START Records for the task
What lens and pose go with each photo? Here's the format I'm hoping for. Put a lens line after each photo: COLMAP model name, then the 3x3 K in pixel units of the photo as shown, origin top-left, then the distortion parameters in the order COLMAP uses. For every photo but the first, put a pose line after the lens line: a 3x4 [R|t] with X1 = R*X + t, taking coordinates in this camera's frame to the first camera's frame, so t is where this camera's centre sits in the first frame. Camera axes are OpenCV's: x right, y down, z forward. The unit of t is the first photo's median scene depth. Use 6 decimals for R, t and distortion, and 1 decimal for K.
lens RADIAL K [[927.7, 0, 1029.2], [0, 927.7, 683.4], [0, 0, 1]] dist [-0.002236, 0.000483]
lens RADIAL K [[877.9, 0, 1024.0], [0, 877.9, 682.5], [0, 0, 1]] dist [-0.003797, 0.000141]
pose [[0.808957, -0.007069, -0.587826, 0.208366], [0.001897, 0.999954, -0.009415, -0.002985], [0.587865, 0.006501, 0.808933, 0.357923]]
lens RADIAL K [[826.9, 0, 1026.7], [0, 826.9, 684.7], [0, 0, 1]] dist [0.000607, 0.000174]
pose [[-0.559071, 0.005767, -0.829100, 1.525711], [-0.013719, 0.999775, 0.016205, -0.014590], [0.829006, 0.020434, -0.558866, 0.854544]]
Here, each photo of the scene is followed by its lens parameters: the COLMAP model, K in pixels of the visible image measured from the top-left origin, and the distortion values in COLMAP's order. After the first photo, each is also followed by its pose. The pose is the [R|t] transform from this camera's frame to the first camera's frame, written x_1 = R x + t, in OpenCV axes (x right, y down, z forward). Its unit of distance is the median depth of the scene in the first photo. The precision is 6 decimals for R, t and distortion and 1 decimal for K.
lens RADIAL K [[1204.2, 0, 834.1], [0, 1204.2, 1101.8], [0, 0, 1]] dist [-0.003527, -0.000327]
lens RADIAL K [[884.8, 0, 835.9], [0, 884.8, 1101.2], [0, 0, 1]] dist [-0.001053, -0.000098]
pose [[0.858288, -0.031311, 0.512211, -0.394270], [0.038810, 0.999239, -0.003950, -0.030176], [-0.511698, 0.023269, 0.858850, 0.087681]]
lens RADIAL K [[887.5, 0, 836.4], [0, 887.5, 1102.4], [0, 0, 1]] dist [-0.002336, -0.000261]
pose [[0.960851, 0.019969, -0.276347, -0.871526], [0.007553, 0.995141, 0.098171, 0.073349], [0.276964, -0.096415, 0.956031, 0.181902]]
END Records for the task
Work item. Return each entry exactly. Leave none out.

Result of this exercise.
What lens and pose go with each photo? Here's the format I'm hoping for. Put a lens line after each photo: COLMAP model name, then the 3x3 K in pixel units of the photo as shown, origin top-left, then the distortion parameters in the order COLMAP uses. For every photo but the first, put a pose line after the lens line: a 3x4 [R|t] with X1 = R*X + t, taking coordinates in this camera's frame to the first camera's frame, so t is where this camera's centre sits in the first frame. Camera axes are OpenCV's: x right, y down, z forward. The unit of t is the first photo's median scene depth. Use 6 decimals for R, t and distortion, and 1 decimal for K.
lens RADIAL K [[927.7, 0, 1029.2], [0, 927.7, 683.4], [0, 0, 1]] dist [-0.002236, 0.000483]
lens RADIAL K [[877.9, 0, 1024.0], [0, 877.9, 682.5], [0, 0, 1]] dist [-0.003797, 0.000141]
pose [[0.808957, -0.007069, -0.587826, 0.208366], [0.001897, 0.999954, -0.009415, -0.002985], [0.587865, 0.006501, 0.808933, 0.357923]]
lens RADIAL K [[826.9, 0, 1026.7], [0, 826.9, 684.7], [0, 0, 1]] dist [0.000607, 0.000174]
pose [[-0.559071, 0.005767, -0.829100, 1.525711], [-0.013719, 0.999775, 0.016205, -0.014590], [0.829006, 0.020434, -0.558866, 0.854544]]
Here, each photo of the scene is followed by its lens parameters: the COLMAP model, K in pixels of the visible image measured from the top-left origin, and the distortion values in COLMAP's order. After the first photo, each is also followed by its pose. The pose is the [R|t] transform from this camera's frame to the first camera's frame, written x_1 = R x + t, in OpenCV axes (x right, y down, z forward). Its unit of distance is the median depth of the scene in the first photo. The precision is 6 decimals for R, t and distortion and 1 decimal for K.
lens RADIAL K [[1204.2, 0, 834.1], [0, 1204.2, 1101.8], [0, 0, 1]] dist [-0.003527, -0.000327]
lens RADIAL K [[884.8, 0, 835.9], [0, 884.8, 1101.2], [0, 0, 1]] dist [-0.001053, -0.000098]
pose [[0.858288, -0.031311, 0.512211, -0.394270], [0.038810, 0.999239, -0.003950, -0.030176], [-0.511698, 0.023269, 0.858850, 0.087681]]
lens RADIAL K [[887.5, 0, 836.4], [0, 887.5, 1102.4], [0, 0, 1]] dist [-0.002336, -0.000261]
pose [[0.960851, 0.019969, -0.276347, -0.871526], [0.007553, 0.995141, 0.098171, 0.073349], [0.276964, -0.096415, 0.956031, 0.181902]]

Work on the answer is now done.